Charles professes his love for Tania, and she's like...yeah, I love you too, but you're old and unattractive, and so what if your brain was in the hot young body of our simpleton groundskeeper Thomas?
She makes a compelling argument and Charles agrees. But let's face it, Tania is a babe and so Charles probably would have agreed regardless. And so Tania fires up the bzzt bzzt machine, not only to see to her """womanly needs""" but also to launch her mad scientist pyramid scheme. After all, the best way to kill The Monster is to create a better Monster.

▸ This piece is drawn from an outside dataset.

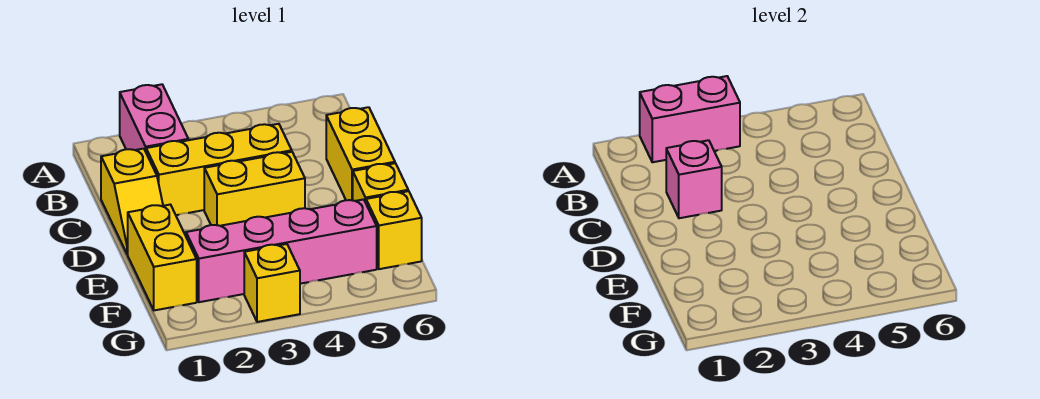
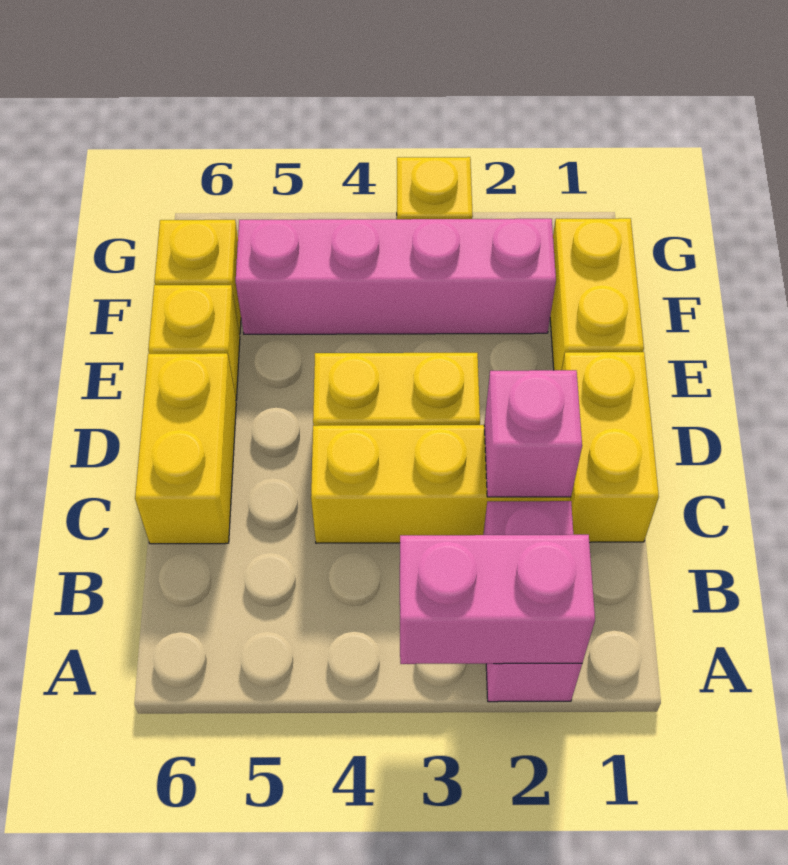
yellow 1x2 slope [101,149,163,255] -> yellow 1x2 brick [562,352,659,542]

I will leave it to you to see how things suss out, though yes, rest assured there is some Monster vs Monster action before the abrupt-as-hell-but-kinda-nuts ending. Lady Frankenstein is so much fun--more fun for me, honestly, than most of its Hammer ilk. It's taken me a while to admit that I love the Hammer aesthetic and the idea of many a Hammer flick more than I love actually watching them. So sue me! But this Italian drive-in cheapie has the atmosphere (the soundtrack in particular adds a great mood), the right amount of light-sleaze (besides all of her other crimes, Tania's only real crime was being horny!), and a better-than-it-should-be cast (including Mickey Hargitay as the dashing police captain) that hits all the right notes. If you've never seen it, the time is right. If you have seen it, the time is right to see it again. Bzzt bzzt!